**TEXTO PROPORCIONADO:**

= = = = = = =

"Nada como pensar después de haber comido bien”

En la fila para entrar al teatro Adolfo Mejía, el hombre que va delante deja caer el programa del festival y algún otro objeto. No lo ha notado. Al entregarle sus objetos da las gracias, "estoy hecho un desastre", dice mientras come una paleta de helado de agua verde. Era Sergio Ramírez, el hombre que pocos minutos después hablaría sobre "A qué saben los libros", el ganador del premio Cervantes y uno de los escritores latinoamericanos vivos más importantes.

Ya en el escenario aseguró que llegó a la escritura sobre Gastronomía como se llega a lo erótico: por prohibido. La cocina, para los hombres de su época, era inaccesible y siempre custodiada por mujeres, solo mujeres: esa es la razón por la que ahonda en su aporte y mística.

Desde esa inquietud inició su pesquisa sobre Rubén Darío, el comensal, más allá del poeta maldito y siempre fuera de los escenarios de la Francia intelectual. Sergio descubrió a un Rubén Darío embelesado con la con la cocina elevada a Arte al establecerse en Francia; apunta que no son nueve sino diez las musas. La décima sería Gastería.

= = = = = = =

**DATOS PARA EXAMINAR:**
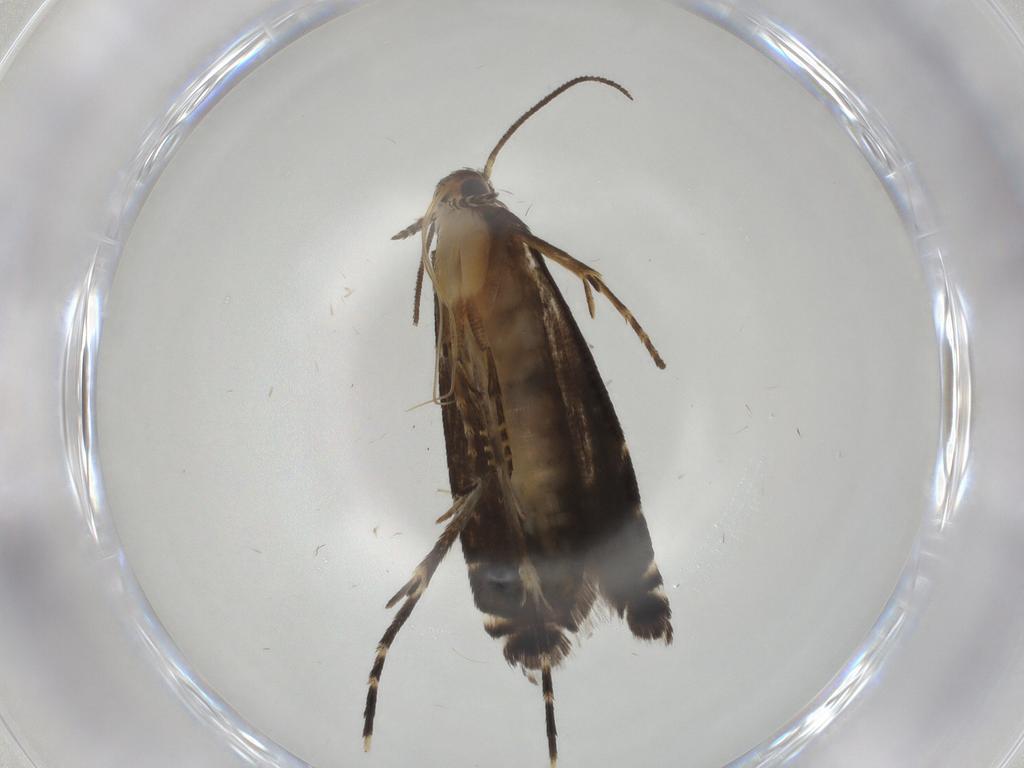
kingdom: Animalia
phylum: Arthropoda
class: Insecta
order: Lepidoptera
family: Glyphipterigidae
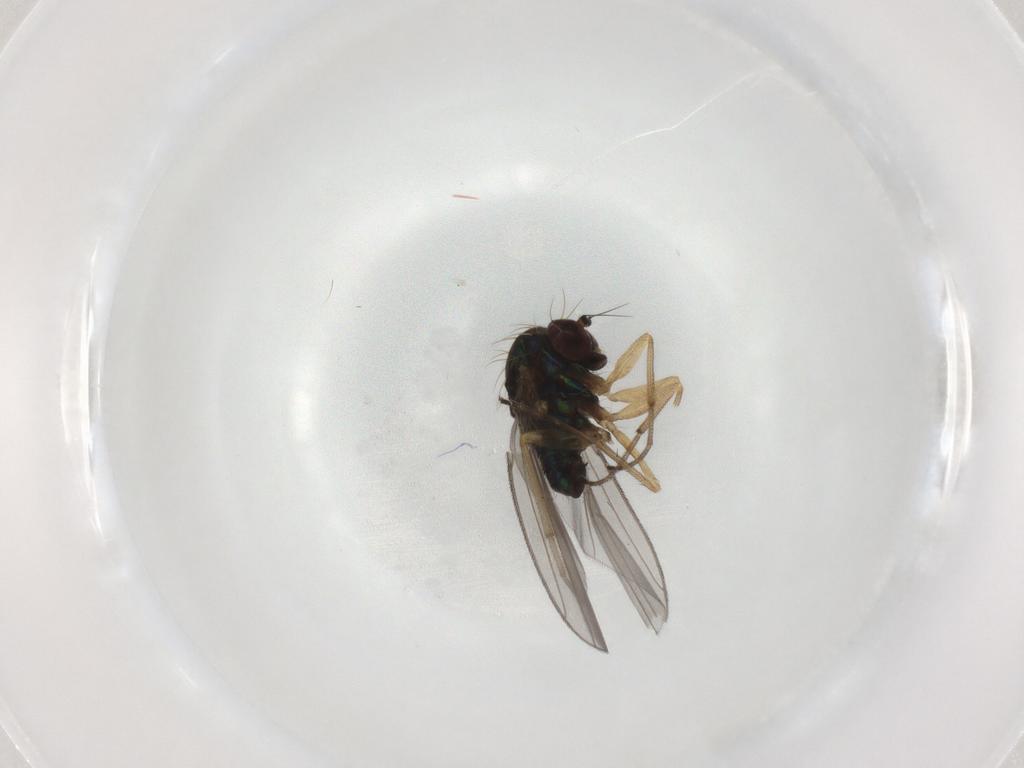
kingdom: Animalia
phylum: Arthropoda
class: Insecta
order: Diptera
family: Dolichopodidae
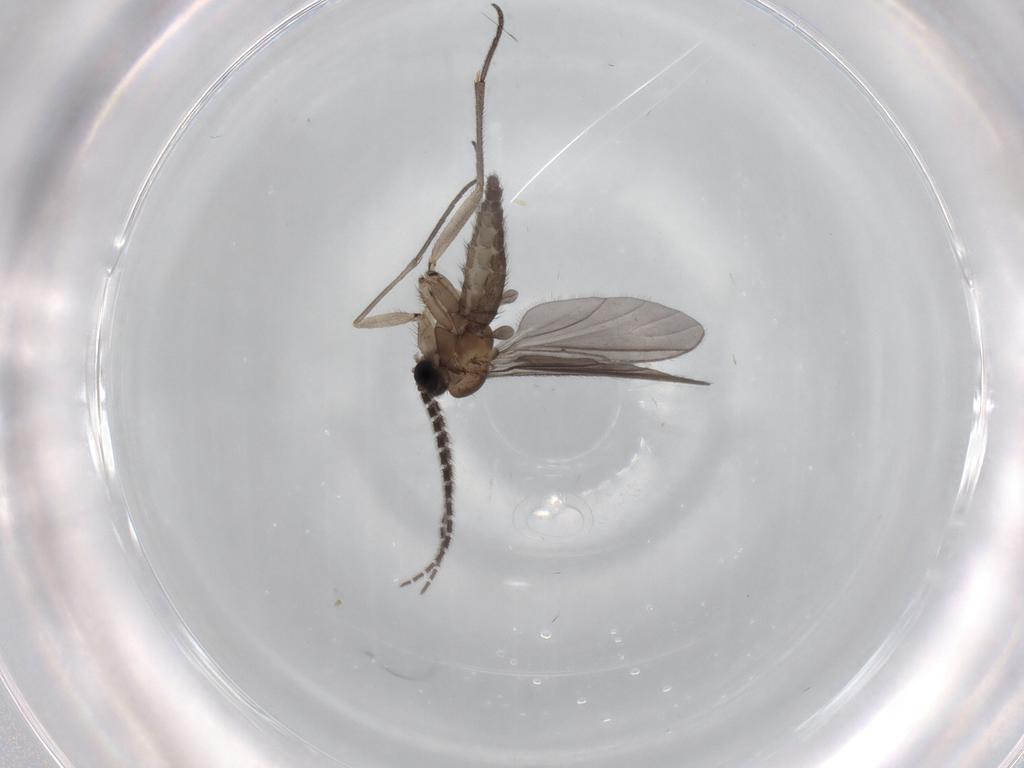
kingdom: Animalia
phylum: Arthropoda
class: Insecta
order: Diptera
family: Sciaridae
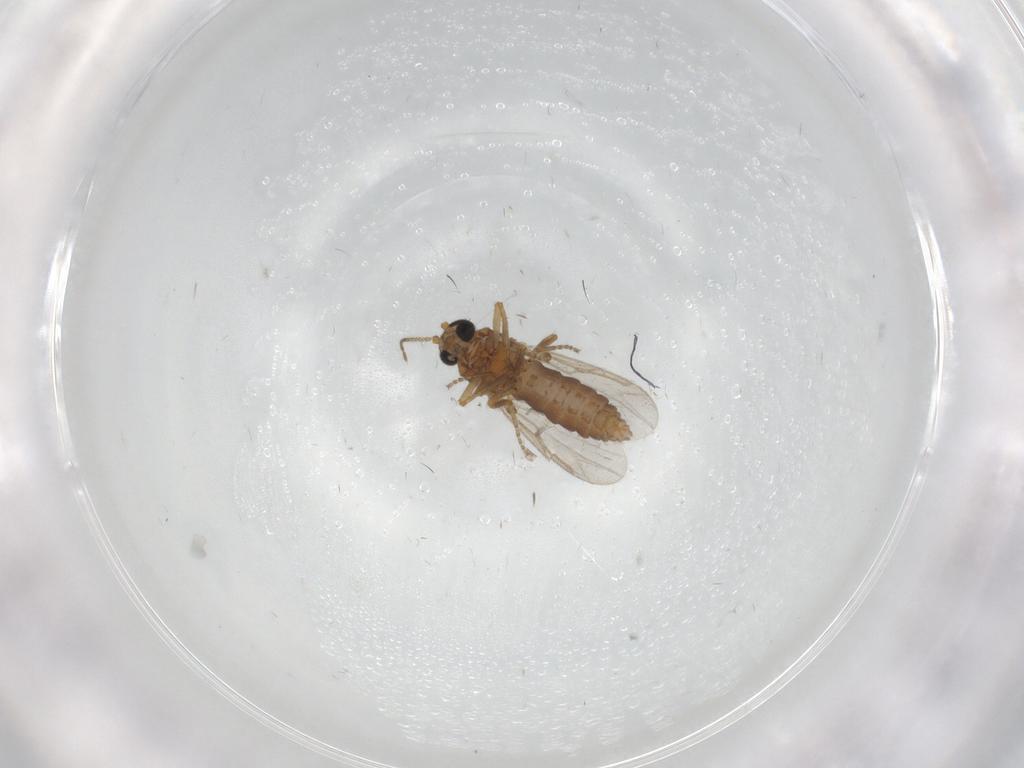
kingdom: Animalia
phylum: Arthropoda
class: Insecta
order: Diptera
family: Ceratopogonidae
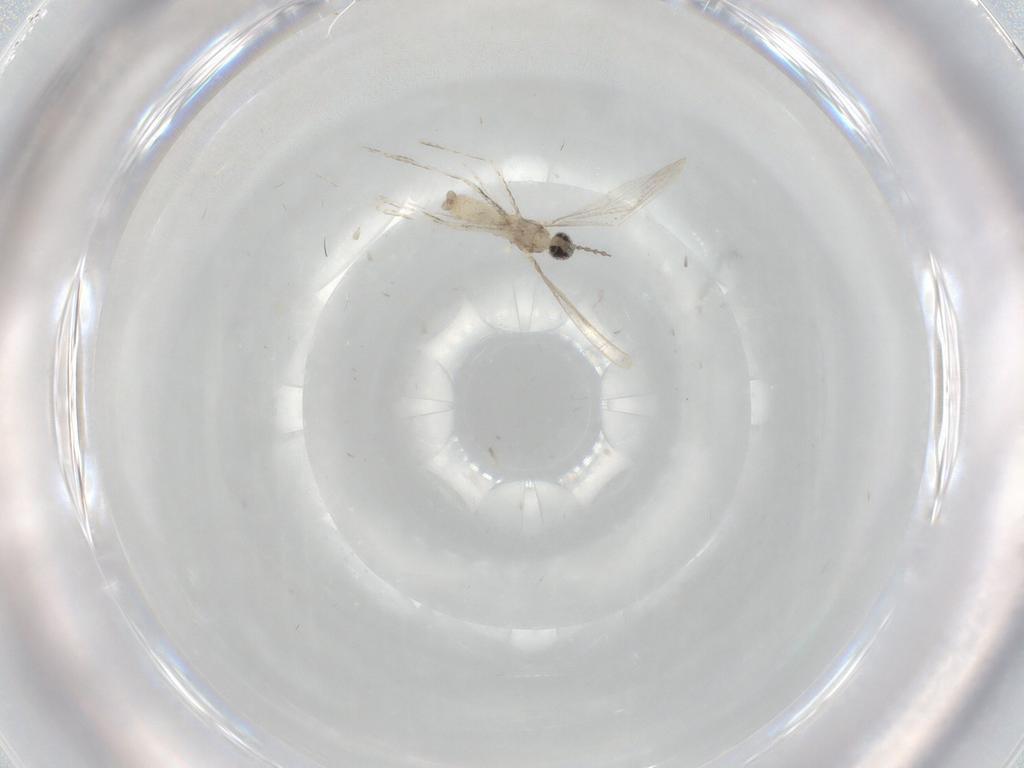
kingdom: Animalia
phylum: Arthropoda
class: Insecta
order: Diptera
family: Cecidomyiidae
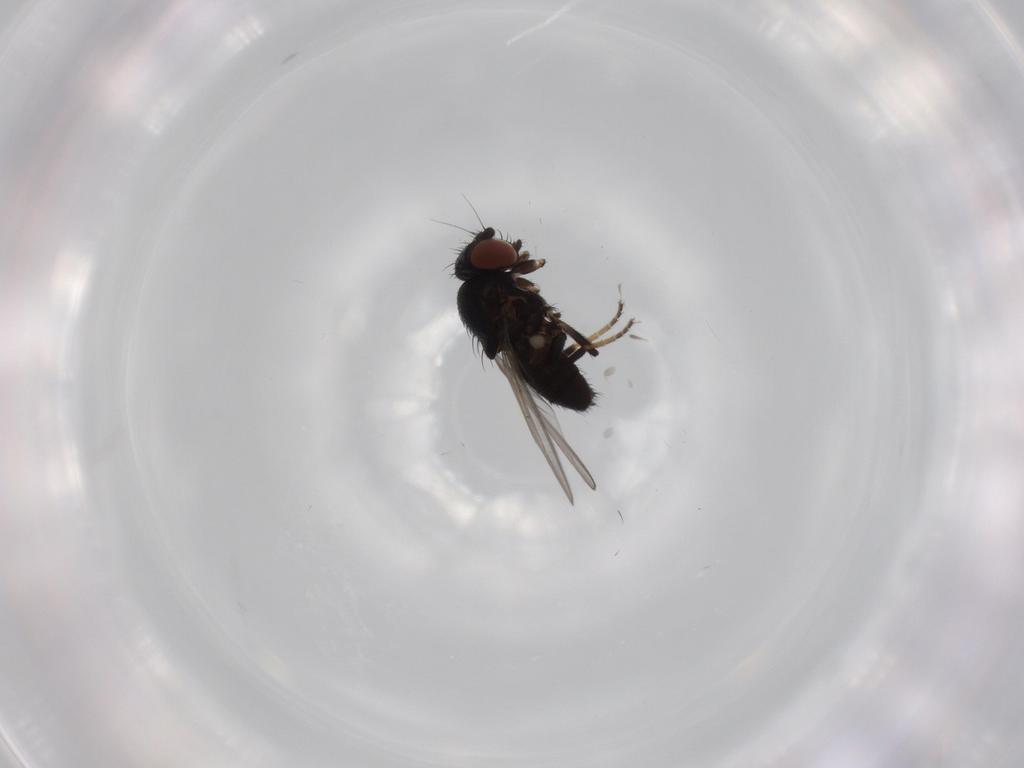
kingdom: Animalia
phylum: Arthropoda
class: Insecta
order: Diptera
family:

= = = = = = =

**INSTRUCCIONES DE LA TAREA:** Copie literalmente el fragmento del texto proporcionado que va desde "Ya en el escenario" hasta "décima sería Gastería.", ambos incluidos.

**RESPUESTA FINAL:**
Ya en el escenario aseguró que llegó a la escritura sobre Gastronomía como se llega a lo erótico: por prohibido. La cocina, para los hombres de su época, era inaccesible y siempre custodiada por mujeres, solo mujeres: esa es la razón por la que ahonda en su aporte y mística.

Desde esa inquietud inició su pesquisa sobre Rubén Darío, el comensal, más allá del poeta maldito y siempre fuera de los escenarios de la Francia intelectual. Sergio descubrió a un Rubén Darío embelesado con la con la cocina elevada a Arte al establecerse en Francia; apunta que no son nueve sino diez las musas. La décima sería Gastería.